Выбрать главу

— Как вы считаете, если не к вам, то к кому Юрысь мог прийти в ваш дом?

Витынская пожала плечами.

— Может быть, к Ольчаку? Ведь они были знакомы.

Завиша склонился над ней, опираясь руками о спинку стула.

— И что? — спросил он. — И, зная все это, вы ни слова не сказали следователю?

— Я ничего не знаю, — прошептала она. — Вы ошибаетесь. Я не понимаю, о чем вы говорите…

Приходить с докладом к Вацлаву Яну было событием, которое запоминалось надолго. Он слушал, изредка только прерывая; а если после окончания доклада говорил «спасибо», это значило — хорошо, если говорил «спасибо» и задавал два вопроса — это означало, что он очень доволен, если же молчал, погрузившись в себя, а потом коротко объявлял о своем решении, каждый из его подчиненных знал, что теперь в течение длительного времени он полковника не увидит. Вероятнее всего, содержащаяся в докладе информация была или ненужной, или такой, которую Вацлав Ян неохотно принимал к сведению. Ибо полковник не все хотел знать и требовал, чтобы его подчиненные умели предвидеть, о чем в данный момент его не следует информировать.

Завиша, который неоднократно приходил с докладами к полковнику, знал эти принципы наизусть и сейчас, хотя их и не связывали какие-то формальные служебные отношения, не мог побороть страх из-за того, что поступает не по правилам, установленным Вацлавом Яном. Он чувствовал, что говорит слишком много и что — а это также порицалось — не может исключить из своего рассказа себя, что, представляя факты и избегая выводов, он ждет оценки Вацлава Яна с таким нетерпением, будто дело касалось лично его, Завиши, а не великих и неведомых замыслов полковника. Ротмистр представил письмо Юрыся, которое Вацлав Ян внимательно прочитал (это вовсе не означало, что он читает его впервые), доложил о разговорах, которые он провел, а также позволил себе обратить внимание на опасность, возникающую из-за недооценки или просто сокрытия Вторым отделом информации, содержащейся в рапортах погибшего капитана запаса. Несколько раз упоминалась фамилия Ратигана, вероятнее всего агента абвера. Невиновность Зденека казалась Завише, хотя он и избегал делать выводы, довольно бесспорной. Ротмистр доложил полковнику, что молодому Фидзинскому, который с ним сотрудничает, он поручил расспросить некоего Круделя, подтвердившего якобы сомнительное алиби Зденека. Только одно он утаил от полковника — ибо даже о векселях Ольчака донес — фамилию Ванды.
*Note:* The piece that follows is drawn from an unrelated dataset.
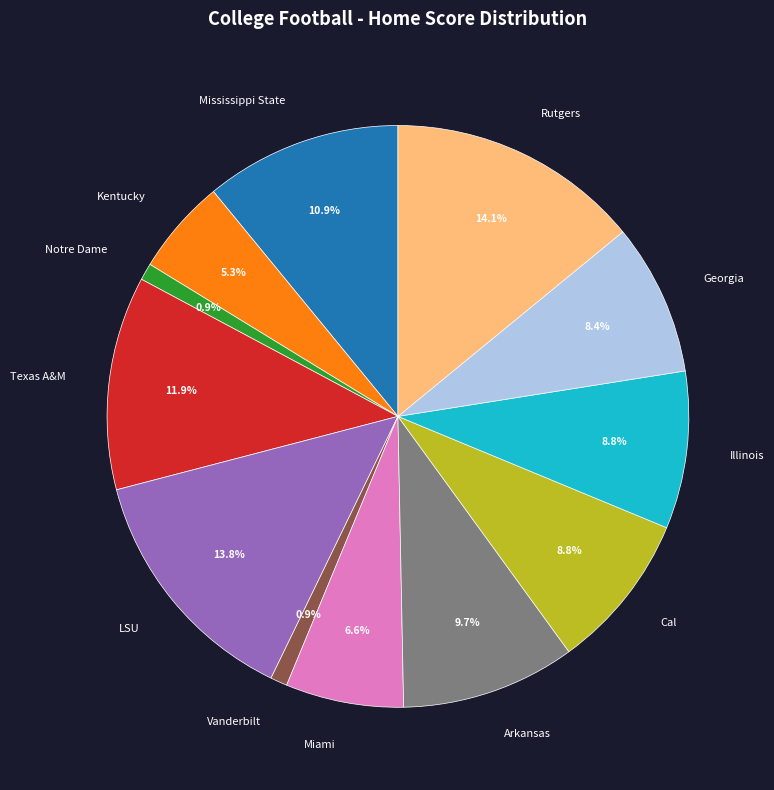

What portion of the pie excludes Texas A&M?

88.1%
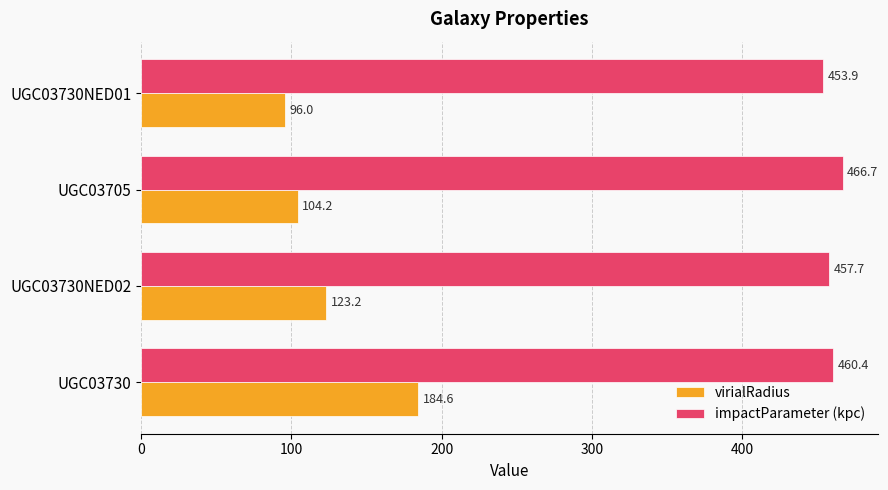

What is the maximum value for impactParameter (kpc)?

466.7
Потом Завиша ждал. Он мог вдоволь наглядеться на профиль Вацлава Яна, не тронутый временем, всегда один и тот же — в жизни, на портретах и в альбоме «Пилсудский и пилсудчики». Он ждал в тишине, которая казалась абсолютной. Ждал сосредоточенно, поскольку то, что сейчас должен был сказать полковник, ему казалось необыкновенно важным. Мыслями Завиша возвращался к юношеским годам и, как прежде, когда он шел в штаб-квартиру Вацлава Яна, которая находилась на Старом Рынке, со своим другом, Болеком Бобруком, погибшим потом в боях за Сосновец, повторял: «Давайте будем чисты, чисты в том, что придет, чисты в мыслях и в поступках, в замыслах, в борьбе и в желаниях».

Но что могло сейчас означать это слово для старого бывалого легионера, почему оно вернулось, осело в памяти, почему его нельзя отбросить или высмеять? «Все, что я делаю, я делаю с мыслью о Польше», — говорил Вацлав Ян. Кто посмел бы в этом усомниться? Если с мыслью о Польше нужно было убивать, я убивал, если с мыслью о Польше приходилось участвовать в различных интригах, которые тогда, на Старом Рынке, и представить себе было невозможно, я участвовал. Сомневался ли я в чистоте цели? Неужели «мысль о Польше» неожиданно стала (когда?) слишком далекой, почти недосягаемой, как заклинание, от которого остались лишь слова? Я ничего уже не смогу оправдать, если буду повторять одни заклинания.

Я, Завиша-Поддембский, как проигравшийся в пух и в прах игрок в покер, сажусь снова за карты, не имея в карманах ни одной фишки. Я не могу допустить, чтобы меня кто-то проверял, проверить себя я могу только сам.

Проверить? Или, скорее, отойти в сторону, как того хочет полковник, подавить себя, сломить, перестать слушать и видеть, а только верить? Мысль о Польше — это мысль Вацлава Яна! Мысль о Польше содержится в словах приказа, ее можно воплотить в жизнь, четко выполняя его. А я? В таком случае я чист, ибо только слушаю, выполняю, верю.